On today’s date in 1966, the Canada Highway Safety Council opened its 12th annual conference in Calgary, Alta.
Coinciding with the conference, Canada’s Post Office Department (now Canada Post) issued a five-cent Highway Safety stamp (Scott #477) as “a contribution to the cause of safety on the nation’s roads.”
The stamp was printed by the Canadian Bank Note Co. and designed by Helen Roberta Fitzgerald with engraving by Yves Baril (picture) and Donald J. Mitchel (lettering).
‘ONE MISHAP EVERY 1.5 MINUTES’
In 1964, traffic accidents “killed, injured or caused property damage throughout the year at a pace of one mishap every one and a half minutes,” according to a press release issued by the Post Office Department.
“These accidents resulted in fatal injuries every two hours and caused bodily injury every four minutes for the full twelve-month period. Founded in 1955, the C.H.S.C. has statistics showing three out of four traffic deaths occur within twenty-five miles of the victim’s home, moreover, half of the injury or death dealing accidents occur at 40 miles per hour, or less, thereby pointing up the need to install and use seat belts even for short drives. The council stresses the need for an equal awareness of the dangers by drivers, passengers and pedestrians.”

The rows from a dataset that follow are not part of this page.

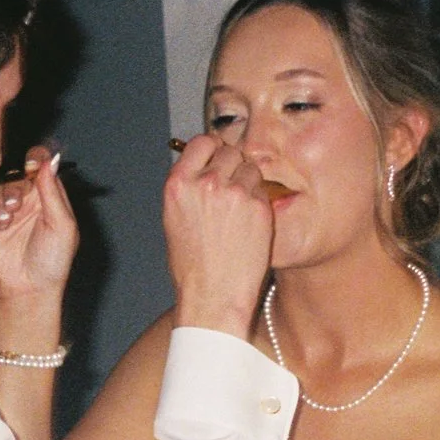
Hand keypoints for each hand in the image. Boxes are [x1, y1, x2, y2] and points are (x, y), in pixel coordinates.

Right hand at [0, 146, 76, 311]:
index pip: (41, 165)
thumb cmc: (53, 260)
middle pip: (16, 172)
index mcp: (49, 196)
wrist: (28, 287)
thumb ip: (54, 193)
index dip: (36, 160)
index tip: (32, 168)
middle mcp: (28, 198)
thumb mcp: (62, 226)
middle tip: (18, 204)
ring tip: (9, 218)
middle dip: (16, 184)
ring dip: (3, 197)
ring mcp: (7, 208)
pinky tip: (0, 225)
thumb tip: (49, 161)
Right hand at [162, 133, 273, 336]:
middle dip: (232, 165)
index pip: (201, 142)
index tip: (217, 159)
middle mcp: (206, 183)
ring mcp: (235, 193)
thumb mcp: (175, 220)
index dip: (212, 150)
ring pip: (250, 168)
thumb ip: (189, 188)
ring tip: (239, 212)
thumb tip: (205, 167)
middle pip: (229, 150)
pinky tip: (250, 224)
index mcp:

According to the 2016 “Canadian Motor Vehicle Traffic Collision Statistics” report, in 2016:
- the number of motor vehicle fatalities in Canada was 1,898, up two per cent from 2015 (1,860);
- there were 10,322 serious injuries due to motor vehicle collisions in Canada, down four per cent from 2015 (10,748);
- the number of fatalities per 100,000 population was 5.2, unchanged from the rate seen the previous two years; and
- the number of fatalities per billion vehicle kilometres travelled was 5.1, unchanged from 2015.
In 2015, police also reported 72,039 impaired driving incidents, representing a rate of 201 incidents per 100,000 population. This is the lowest rate since data on impaired driving were first collected in 1986 (down 65 per cent) and four per cent lower than in 2014.
The 1966 Highway Safety stamp also replaced the “familiar visible gum” of older issues with an improved adhesive that was “tasteless, and virtually invisible to the casual observer.”
“It has proved to have superior adhesive qualities during the several years it has been used in North America on various labels and stickers. Manufactured under the trade name of ‘DAVAC’, the new adhesive does not react to the humidity factor in the air as do other glues.”